The borough’s Streetscene panel was talking about whether it should carry on spending £7,000 a year on shelters – which pays for two new ones or upgrades to four existing shelters.

The council spends the money even though it does not legally have to and despite the fact it has no say over bus routes or providing subsidies.

At the moment, there are 161 shelters in the borough, which are overseen by a firm called Primesight under a 15-year contract. This ends in 2016.

Primesight maintains the shelters in exchange for advertising rights on 47 shelters.

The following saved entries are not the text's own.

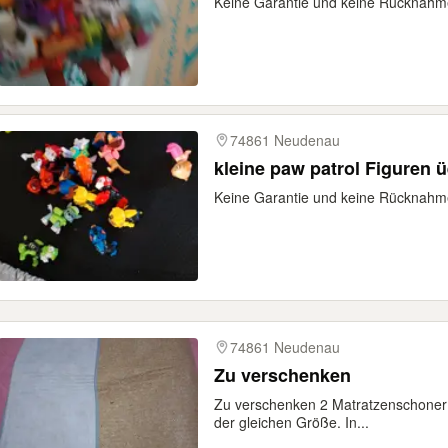
Keine Garantie und keine Rücknahm
74861 Neudenau
kleine paw patrol Figuren 
Keine Garantie und keine Rücknahm
74861 Neudenau
Zu verschenken
Zu verschenken 2 Matratzenschoner 
der gleichen Größe. In...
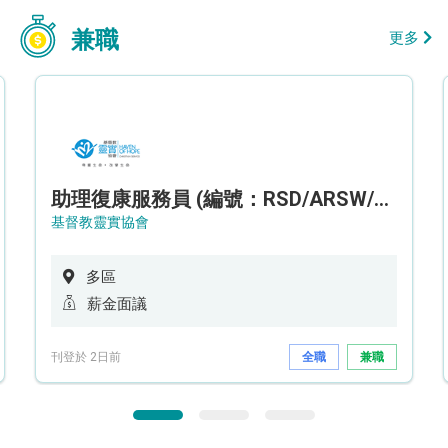
兼職
更多
助理復康服務員 (編號：RSD/ARSW/CTE)
基督教靈實協會
多區
薪金面議
刊登於 2日前
全職
兼職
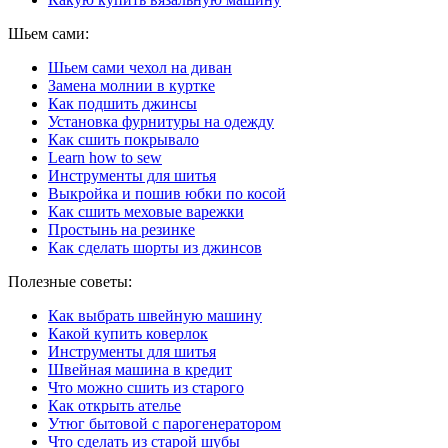
Шьем сами:
Шьем сами чехол на диван
Замена молнии в куртке
Как подшить джинсы
Установка фурнитуры на одежду
Как сшить покрывало
Learn how to sew
Инструменты для шитья
Выкройка и пошив юбки по косой
Как сшить меховые варежки
Простынь на резинке
Как сделать шорты из джинсов
Полезные советы:
Как выбрать швейную машину
Какой купить коверлок
Инструменты для шитья
Швейная машина в кредит
Что можно сшить из старого
Как открыть ателье
Утюг бытовой с парогенератором
Что сделать из старой шубы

Councillors acknowledged that this contract had sometimes proved problematic due to the length of time it takes for Primesight to carry out emergency repairs, and said they would look again at the contract when it was up for renewal.

There have also been occasions where bus shelters have been installed by the council, such as those at Portchester Crematorium, and then the bus company has changed the route, making them redundant.

This has led people to question whether it is wise to spend any money on them. The panel was asked to consider whether ‘the council should be providing bus shelters at all’ as it falls to the county council to deal with bus subsidies, and the bus company takes the profits.

Cllr Arthur Mandry said: ‘We should be providing bus shelters. I saw a number of people in Hill Head standing in the rain this morning. If we are going to encourage people to use public transport, then we should be providing shelters as an incentive.’

Cllr David Swanbrow said: ‘I must say, I am very grateful of them on a wet and windy day.’

Cllr Peter Davies, chairman of the housing tenancy board and bus expert, joined the meeting and asked for a programme to be devised to paint the older galvanised steel shelters.

He suggested that the cost of this could be brought down by using voluntary groups, or by being part of community service.